▶ [TRY IT]:
Once the line containing "right elbow: (134, 304)" is found in the entries below, restate it and each following line word for word, stopping after the line containing "left knee: (564, 310)".
....
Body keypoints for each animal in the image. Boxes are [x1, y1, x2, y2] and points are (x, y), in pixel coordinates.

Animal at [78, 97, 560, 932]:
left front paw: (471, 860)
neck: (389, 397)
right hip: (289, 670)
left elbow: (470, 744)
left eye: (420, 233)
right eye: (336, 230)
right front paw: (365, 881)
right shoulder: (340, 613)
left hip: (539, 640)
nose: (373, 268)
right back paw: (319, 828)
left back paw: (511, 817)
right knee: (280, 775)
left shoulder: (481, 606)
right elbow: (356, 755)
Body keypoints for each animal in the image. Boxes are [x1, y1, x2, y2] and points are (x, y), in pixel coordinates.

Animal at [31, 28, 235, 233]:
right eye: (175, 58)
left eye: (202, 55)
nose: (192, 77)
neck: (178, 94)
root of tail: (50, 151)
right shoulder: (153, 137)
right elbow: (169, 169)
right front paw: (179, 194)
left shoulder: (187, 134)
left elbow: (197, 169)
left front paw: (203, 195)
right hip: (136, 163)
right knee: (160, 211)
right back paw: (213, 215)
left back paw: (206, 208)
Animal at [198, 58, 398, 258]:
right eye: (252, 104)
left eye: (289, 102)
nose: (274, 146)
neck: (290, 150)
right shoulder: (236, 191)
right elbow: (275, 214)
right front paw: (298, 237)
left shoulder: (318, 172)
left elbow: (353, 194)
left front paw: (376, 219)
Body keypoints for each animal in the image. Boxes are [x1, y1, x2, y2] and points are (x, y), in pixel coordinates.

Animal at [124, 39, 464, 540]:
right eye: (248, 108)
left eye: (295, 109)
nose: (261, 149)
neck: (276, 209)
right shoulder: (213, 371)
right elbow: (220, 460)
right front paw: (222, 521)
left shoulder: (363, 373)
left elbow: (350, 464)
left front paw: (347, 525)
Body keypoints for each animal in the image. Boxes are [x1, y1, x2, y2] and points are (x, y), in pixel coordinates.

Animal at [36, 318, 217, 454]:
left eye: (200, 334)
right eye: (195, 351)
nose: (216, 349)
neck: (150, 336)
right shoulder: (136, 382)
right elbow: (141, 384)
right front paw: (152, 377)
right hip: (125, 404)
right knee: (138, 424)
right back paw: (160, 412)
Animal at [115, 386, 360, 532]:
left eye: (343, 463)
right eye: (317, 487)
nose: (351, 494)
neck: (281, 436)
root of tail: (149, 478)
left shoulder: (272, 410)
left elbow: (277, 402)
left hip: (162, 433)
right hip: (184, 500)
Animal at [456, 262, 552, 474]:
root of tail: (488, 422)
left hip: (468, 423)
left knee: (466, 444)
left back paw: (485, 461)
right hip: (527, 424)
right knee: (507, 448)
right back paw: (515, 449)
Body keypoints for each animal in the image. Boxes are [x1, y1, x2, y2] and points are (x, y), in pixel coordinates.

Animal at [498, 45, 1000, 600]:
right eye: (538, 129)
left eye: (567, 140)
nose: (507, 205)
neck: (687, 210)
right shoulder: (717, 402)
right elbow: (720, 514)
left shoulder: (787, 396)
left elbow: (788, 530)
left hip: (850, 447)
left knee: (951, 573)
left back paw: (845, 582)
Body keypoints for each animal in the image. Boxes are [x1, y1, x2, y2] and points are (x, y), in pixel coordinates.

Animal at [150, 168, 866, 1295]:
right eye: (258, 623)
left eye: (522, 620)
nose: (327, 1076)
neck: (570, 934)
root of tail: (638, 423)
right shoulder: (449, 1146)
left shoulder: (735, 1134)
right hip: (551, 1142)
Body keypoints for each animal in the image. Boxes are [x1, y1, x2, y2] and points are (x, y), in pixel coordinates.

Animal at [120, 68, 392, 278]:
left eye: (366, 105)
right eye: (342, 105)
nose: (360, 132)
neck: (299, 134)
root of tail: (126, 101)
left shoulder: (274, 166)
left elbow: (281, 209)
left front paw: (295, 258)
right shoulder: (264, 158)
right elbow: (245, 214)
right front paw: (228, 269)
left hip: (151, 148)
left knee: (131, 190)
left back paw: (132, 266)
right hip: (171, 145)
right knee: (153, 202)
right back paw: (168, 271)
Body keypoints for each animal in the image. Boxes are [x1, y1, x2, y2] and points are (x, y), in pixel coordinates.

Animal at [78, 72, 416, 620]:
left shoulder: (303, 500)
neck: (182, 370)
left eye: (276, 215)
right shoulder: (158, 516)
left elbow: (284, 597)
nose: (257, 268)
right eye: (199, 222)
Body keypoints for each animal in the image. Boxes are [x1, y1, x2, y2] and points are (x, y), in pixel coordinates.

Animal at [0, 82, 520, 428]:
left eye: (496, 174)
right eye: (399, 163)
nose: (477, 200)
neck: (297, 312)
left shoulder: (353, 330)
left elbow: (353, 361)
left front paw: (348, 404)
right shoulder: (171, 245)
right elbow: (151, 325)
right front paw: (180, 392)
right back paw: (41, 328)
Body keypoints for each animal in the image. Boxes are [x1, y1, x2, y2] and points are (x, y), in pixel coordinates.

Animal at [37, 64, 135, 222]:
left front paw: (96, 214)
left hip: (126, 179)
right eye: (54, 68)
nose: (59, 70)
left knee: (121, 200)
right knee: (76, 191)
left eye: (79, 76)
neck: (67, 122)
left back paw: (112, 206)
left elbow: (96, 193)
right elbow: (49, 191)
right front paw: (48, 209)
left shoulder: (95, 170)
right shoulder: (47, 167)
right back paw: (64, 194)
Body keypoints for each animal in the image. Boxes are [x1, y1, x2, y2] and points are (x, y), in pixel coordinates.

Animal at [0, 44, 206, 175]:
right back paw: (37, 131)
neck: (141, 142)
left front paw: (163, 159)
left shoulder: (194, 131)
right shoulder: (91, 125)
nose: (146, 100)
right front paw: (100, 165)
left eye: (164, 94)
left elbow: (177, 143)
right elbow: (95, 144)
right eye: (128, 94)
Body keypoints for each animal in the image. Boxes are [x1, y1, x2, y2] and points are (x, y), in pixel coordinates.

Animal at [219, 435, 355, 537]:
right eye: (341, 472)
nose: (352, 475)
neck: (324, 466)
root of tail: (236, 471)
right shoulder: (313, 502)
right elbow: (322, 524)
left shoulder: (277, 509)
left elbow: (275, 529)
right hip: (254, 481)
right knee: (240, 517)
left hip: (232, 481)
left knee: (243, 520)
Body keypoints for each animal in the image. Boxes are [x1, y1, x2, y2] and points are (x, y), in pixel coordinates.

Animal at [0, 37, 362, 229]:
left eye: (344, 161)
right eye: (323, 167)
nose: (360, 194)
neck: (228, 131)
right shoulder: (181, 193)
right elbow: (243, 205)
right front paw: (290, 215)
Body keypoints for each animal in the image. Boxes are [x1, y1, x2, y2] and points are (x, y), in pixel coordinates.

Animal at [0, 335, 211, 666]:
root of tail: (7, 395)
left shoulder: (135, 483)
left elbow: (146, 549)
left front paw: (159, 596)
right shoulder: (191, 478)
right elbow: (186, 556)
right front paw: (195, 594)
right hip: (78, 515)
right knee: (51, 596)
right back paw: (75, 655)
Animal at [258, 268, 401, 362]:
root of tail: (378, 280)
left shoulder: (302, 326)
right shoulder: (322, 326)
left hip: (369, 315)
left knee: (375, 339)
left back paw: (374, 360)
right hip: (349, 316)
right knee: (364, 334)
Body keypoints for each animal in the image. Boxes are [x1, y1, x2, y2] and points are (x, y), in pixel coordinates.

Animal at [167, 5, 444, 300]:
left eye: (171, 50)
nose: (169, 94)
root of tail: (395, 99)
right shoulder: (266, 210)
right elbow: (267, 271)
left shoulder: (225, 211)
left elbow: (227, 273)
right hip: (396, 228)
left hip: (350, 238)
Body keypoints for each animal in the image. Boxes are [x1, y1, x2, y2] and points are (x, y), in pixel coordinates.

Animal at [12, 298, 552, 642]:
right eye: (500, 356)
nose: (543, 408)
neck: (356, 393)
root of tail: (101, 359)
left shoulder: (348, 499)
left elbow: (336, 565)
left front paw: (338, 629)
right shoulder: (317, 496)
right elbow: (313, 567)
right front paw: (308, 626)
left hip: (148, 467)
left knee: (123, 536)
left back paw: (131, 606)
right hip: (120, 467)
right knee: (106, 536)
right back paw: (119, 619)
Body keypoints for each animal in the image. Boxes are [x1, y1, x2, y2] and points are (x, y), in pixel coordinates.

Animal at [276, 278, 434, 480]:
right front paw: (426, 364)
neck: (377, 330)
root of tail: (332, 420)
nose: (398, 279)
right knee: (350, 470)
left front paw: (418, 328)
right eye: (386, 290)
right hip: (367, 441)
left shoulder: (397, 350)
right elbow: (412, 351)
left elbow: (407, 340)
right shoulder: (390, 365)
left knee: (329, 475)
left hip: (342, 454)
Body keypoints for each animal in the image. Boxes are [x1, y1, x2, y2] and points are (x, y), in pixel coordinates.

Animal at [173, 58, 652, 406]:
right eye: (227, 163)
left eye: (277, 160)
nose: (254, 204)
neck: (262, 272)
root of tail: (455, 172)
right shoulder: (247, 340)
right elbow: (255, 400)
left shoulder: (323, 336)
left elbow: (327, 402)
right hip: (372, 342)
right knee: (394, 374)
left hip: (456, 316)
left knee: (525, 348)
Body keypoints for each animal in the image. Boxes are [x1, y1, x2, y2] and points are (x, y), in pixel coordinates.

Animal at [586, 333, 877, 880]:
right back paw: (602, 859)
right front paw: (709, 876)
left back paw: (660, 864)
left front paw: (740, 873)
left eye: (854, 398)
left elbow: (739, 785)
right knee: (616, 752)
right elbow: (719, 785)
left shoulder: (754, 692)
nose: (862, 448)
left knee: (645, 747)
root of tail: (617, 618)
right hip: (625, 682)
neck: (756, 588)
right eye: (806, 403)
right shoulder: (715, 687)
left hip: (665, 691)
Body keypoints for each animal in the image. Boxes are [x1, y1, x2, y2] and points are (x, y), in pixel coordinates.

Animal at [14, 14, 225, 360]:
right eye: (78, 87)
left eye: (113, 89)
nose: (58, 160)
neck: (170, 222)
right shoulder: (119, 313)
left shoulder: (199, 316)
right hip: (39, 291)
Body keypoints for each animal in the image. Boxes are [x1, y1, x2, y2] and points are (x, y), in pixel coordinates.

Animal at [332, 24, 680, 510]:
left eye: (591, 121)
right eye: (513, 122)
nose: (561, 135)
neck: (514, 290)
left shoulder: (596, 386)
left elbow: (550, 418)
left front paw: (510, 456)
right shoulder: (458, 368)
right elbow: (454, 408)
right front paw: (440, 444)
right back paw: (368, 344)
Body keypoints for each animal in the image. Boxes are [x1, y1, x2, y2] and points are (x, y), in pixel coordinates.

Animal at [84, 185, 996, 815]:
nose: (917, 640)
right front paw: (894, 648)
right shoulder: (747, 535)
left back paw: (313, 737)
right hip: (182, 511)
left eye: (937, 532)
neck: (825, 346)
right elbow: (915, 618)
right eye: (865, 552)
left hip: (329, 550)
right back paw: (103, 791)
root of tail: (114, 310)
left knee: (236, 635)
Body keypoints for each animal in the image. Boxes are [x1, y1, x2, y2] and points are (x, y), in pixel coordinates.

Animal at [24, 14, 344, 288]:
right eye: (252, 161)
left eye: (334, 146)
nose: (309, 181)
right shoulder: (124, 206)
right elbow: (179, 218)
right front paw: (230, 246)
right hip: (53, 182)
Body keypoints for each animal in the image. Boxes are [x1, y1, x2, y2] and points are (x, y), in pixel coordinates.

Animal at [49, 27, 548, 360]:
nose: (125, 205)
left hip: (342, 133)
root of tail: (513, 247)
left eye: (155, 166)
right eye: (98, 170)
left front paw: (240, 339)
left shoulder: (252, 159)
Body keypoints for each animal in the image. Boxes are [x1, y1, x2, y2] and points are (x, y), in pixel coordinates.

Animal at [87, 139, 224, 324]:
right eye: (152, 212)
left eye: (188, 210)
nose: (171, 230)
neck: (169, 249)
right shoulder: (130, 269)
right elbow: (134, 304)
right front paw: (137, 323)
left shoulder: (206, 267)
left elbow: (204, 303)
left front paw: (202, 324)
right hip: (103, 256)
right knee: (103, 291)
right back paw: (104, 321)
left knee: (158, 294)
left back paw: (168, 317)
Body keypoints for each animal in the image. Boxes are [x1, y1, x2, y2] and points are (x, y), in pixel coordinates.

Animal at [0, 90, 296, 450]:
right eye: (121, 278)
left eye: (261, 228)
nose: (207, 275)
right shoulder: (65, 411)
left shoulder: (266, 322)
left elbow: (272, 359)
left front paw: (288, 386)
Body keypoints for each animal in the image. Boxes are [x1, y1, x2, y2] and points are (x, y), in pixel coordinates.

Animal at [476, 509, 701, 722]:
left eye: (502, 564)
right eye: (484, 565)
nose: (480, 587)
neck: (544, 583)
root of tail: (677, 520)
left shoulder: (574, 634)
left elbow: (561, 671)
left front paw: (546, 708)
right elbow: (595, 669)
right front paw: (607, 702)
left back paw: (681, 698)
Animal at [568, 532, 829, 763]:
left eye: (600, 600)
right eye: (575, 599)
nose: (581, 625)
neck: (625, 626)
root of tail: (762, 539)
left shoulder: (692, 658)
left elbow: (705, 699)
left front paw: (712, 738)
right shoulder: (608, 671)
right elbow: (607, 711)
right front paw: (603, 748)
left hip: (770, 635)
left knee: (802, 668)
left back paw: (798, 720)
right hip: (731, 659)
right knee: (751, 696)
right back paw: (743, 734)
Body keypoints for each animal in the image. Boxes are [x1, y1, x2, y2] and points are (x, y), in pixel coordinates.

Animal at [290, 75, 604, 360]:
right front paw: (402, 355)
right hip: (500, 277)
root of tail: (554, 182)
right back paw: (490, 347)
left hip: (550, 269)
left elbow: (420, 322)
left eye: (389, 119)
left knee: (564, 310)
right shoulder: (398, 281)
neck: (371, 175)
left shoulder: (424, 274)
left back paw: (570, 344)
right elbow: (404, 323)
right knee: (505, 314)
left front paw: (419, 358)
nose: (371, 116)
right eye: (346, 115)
....
▶ [WRITTEN RESPONSE]:
right elbow: (134, 304)
right front paw: (137, 323)
left shoulder: (206, 267)
left elbow: (204, 303)
left front paw: (202, 324)
right hip: (103, 256)
right knee: (103, 291)
right back paw: (104, 321)
left knee: (158, 294)
left back paw: (168, 317)
Body keypoints for each animal in the image. Boxes are [x1, y1, x2, y2] and points are (x, y), in pixel coordinates.

Animal at [0, 90, 296, 450]:
right eye: (121, 278)
left eye: (261, 228)
nose: (207, 275)
right shoulder: (65, 411)
left shoulder: (266, 322)
left elbow: (272, 359)
left front paw: (288, 386)
Body keypoints for each animal in the image. Boxes are [x1, y1, x2, y2] and points are (x, y), in pixel coordinates.

Animal at [476, 509, 701, 722]:
left eye: (502, 564)
right eye: (484, 565)
nose: (480, 587)
neck: (544, 583)
root of tail: (677, 520)
left shoulder: (574, 634)
left elbow: (561, 671)
left front paw: (546, 708)
right elbow: (595, 669)
right front paw: (607, 702)
left back paw: (681, 698)
Animal at [568, 532, 829, 763]:
left eye: (600, 600)
right eye: (575, 599)
nose: (581, 625)
neck: (625, 626)
root of tail: (762, 539)
left shoulder: (692, 658)
left elbow: (705, 699)
left front paw: (712, 738)
right shoulder: (608, 671)
right elbow: (607, 711)
right front paw: (603, 748)
left hip: (770, 635)
left knee: (802, 668)
left back paw: (798, 720)
right hip: (731, 659)
right knee: (751, 696)
right back paw: (743, 734)
Body keypoints for each animal in the image. Boxes are [x1, y1, x2, y2] and points are (x, y), in pixel coordinates.

Animal at [290, 75, 604, 360]:
right front paw: (402, 355)
right hip: (500, 277)
root of tail: (554, 182)
right back paw: (490, 347)
left hip: (550, 269)
left elbow: (420, 322)
left eye: (389, 119)
left knee: (564, 310)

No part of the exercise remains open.